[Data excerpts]
▼
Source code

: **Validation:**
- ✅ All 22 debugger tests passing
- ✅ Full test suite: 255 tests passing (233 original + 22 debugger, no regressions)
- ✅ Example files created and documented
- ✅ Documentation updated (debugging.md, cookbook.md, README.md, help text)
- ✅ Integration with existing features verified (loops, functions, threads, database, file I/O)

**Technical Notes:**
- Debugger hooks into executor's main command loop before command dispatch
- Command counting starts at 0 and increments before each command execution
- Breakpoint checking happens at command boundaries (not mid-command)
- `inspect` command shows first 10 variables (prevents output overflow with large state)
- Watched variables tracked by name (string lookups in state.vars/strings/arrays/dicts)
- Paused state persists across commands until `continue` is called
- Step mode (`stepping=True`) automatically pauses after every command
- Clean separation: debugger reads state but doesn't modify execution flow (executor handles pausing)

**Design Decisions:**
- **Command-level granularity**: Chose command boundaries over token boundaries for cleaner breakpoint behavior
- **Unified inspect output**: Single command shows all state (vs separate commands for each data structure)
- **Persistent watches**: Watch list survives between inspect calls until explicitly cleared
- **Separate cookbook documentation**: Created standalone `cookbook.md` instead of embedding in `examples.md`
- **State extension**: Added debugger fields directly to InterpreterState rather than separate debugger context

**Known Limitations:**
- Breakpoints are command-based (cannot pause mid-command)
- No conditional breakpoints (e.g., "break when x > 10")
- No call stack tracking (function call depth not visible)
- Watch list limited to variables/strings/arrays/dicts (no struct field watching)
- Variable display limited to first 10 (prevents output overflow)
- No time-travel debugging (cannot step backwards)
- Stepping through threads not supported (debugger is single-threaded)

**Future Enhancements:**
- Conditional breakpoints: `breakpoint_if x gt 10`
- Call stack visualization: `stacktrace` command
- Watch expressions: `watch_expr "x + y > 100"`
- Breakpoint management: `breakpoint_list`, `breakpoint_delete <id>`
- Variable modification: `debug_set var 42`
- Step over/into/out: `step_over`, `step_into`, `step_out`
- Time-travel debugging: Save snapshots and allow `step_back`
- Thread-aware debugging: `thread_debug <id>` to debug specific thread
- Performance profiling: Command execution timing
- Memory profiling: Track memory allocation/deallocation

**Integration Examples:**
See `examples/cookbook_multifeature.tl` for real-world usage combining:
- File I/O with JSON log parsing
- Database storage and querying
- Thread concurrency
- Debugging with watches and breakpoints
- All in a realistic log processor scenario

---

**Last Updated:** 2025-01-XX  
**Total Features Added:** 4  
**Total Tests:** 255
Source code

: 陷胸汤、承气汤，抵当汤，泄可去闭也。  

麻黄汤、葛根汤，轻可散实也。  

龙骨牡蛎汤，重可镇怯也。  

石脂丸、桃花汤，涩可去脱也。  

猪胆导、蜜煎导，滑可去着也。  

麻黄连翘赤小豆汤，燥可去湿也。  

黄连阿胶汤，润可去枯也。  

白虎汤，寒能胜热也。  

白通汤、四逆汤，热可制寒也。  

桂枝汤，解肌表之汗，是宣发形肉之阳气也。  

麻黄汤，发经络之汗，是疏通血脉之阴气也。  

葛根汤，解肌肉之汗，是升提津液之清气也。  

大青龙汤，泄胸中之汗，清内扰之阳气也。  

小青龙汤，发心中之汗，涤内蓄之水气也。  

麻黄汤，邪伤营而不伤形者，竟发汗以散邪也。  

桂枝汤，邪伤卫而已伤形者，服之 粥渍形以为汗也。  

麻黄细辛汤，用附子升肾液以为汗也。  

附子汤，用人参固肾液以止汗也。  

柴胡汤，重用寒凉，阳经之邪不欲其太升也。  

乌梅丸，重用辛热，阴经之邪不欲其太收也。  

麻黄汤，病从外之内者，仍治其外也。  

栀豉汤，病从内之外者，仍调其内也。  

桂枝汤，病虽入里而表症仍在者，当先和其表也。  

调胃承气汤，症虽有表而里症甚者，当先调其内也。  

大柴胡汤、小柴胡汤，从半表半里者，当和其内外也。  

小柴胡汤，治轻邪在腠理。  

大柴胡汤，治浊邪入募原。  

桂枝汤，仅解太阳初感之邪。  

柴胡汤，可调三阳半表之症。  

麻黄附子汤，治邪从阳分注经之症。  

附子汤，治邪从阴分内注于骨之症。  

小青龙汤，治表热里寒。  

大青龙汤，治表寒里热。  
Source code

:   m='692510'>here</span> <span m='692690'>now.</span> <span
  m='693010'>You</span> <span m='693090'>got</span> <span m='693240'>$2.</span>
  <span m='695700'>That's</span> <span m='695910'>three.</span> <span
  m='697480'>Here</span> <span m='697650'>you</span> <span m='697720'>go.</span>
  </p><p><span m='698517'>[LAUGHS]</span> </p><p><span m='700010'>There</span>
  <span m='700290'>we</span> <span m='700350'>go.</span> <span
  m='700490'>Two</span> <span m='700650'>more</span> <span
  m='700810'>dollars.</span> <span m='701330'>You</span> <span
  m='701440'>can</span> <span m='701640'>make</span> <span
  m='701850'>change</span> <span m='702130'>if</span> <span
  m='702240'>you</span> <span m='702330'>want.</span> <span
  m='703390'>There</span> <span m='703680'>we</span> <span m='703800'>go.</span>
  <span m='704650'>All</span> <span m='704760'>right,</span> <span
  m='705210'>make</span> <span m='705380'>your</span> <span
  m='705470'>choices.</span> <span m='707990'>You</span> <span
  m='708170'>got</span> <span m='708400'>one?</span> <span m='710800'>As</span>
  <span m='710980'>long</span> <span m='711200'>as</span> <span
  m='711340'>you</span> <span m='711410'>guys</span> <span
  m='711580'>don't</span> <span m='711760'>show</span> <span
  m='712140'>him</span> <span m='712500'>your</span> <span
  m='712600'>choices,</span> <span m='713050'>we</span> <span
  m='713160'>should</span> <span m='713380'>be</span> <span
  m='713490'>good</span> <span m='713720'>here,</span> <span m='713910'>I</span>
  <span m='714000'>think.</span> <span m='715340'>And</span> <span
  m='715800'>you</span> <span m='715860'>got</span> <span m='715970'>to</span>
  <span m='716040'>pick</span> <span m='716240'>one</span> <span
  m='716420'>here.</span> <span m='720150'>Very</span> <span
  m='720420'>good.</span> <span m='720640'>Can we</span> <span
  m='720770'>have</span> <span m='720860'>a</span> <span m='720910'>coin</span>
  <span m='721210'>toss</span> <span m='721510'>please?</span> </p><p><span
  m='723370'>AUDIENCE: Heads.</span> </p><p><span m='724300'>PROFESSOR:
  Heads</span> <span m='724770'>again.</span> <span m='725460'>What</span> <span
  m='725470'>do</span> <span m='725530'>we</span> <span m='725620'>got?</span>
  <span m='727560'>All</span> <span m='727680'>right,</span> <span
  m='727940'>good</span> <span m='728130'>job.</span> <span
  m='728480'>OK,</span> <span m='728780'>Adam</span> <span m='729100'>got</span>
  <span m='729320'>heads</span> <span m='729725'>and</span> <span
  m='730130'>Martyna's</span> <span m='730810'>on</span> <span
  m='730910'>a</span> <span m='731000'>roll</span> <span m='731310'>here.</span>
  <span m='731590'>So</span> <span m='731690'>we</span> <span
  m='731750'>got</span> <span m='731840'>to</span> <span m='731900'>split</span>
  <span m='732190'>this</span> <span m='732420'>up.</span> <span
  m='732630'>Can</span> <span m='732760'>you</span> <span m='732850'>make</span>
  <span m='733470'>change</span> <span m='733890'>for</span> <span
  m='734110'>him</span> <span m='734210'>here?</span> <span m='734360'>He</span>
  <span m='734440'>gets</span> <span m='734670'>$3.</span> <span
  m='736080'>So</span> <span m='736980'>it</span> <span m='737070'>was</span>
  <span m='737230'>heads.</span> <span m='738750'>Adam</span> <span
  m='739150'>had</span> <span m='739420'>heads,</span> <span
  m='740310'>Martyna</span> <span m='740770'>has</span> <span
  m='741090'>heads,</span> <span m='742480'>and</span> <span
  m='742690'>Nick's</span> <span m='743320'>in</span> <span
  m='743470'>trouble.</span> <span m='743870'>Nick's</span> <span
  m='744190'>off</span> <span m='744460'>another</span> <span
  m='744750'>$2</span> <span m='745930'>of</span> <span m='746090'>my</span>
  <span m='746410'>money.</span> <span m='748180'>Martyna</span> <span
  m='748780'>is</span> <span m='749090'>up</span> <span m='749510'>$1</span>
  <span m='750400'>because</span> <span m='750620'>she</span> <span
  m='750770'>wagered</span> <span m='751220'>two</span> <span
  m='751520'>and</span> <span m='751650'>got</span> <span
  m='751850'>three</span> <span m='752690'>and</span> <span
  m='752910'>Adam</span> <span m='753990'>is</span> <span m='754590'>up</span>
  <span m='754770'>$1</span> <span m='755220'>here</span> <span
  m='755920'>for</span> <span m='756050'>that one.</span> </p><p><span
▲
**WHAT YOU SHOULD DO**: When you reach the line with "m='711340'>you</span> <span m='711410'>guys</span>" in the records above, start writing out lines exactly, and stop once the line with "m='736080'>So</span> <span m='736980'>it</span>" has been written; include nothing else.

**RESPONSE TO THE EXERCISE**:
  m='711340'>you</span> <span m='711410'>guys</span> <span
  m='711580'>don't</span> <span m='711760'>show</span> <span
  m='712140'>him</span> <span m='712500'>your</span> <span
  m='712600'>choices,</span> <span m='713050'>we</span> <span
  m='713160'>should</span> <span m='713380'>be</span> <span
  m='713490'>good</span> <span m='713720'>here,</span> <span m='713910'>I</span>
  <span m='714000'>think.</span> <span m='715340'>And</span> <span
  m='715800'>you</span> <span m='715860'>got</span> <span m='715970'>to</span>
  <span m='716040'>pick</span> <span m='716240'>one</span> <span
  m='716420'>here.</span> <span m='720150'>Very</span> <span
  m='720420'>good.</span> <span m='720640'>Can we</span> <span
  m='720770'>have</span> <span m='720860'>a</span> <span m='720910'>coin</span>
  <span m='721210'>toss</span> <span m='721510'>please?</span> </p><p><span
  m='723370'>AUDIENCE: Heads.</span> </p><p><span m='724300'>PROFESSOR:
  Heads</span> <span m='724770'>again.</span> <span m='725460'>What</span> <span
  m='725470'>do</span> <span m='725530'>we</span> <span m='725620'>got?</span>
  <span m='727560'>All</span> <span m='727680'>right,</span> <span
  m='727940'>good</span> <span m='728130'>job.</span> <span
  m='728480'>OK,</span> <span m='728780'>Adam</span> <span m='729100'>got</span>
  <span m='729320'>heads</span> <span m='729725'>and</span> <span
  m='730130'>Martyna's</span> <span m='730810'>on</span> <span
  m='730910'>a</span> <span m='731000'>roll</span> <span m='731310'>here.</span>
  <span m='731590'>So</span> <span m='731690'>we</span> <span
  m='731750'>got</span> <span m='731840'>to</span> <span m='731900'>split</span>
  <span m='732190'>this</span> <span m='732420'>up.</span> <span
  m='732630'>Can</span> <span m='732760'>you</span> <span m='732850'>make</span>
  <span m='733470'>change</span> <span m='733890'>for</span> <span
  m='734110'>him</span> <span m='734210'>here?</span> <span m='734360'>He</span>
  <span m='734440'>gets</span> <span m='734670'>$3.</span> <span
  m='736080'>So</span> <span m='736980'>it</span> <span m='737070'>was</span>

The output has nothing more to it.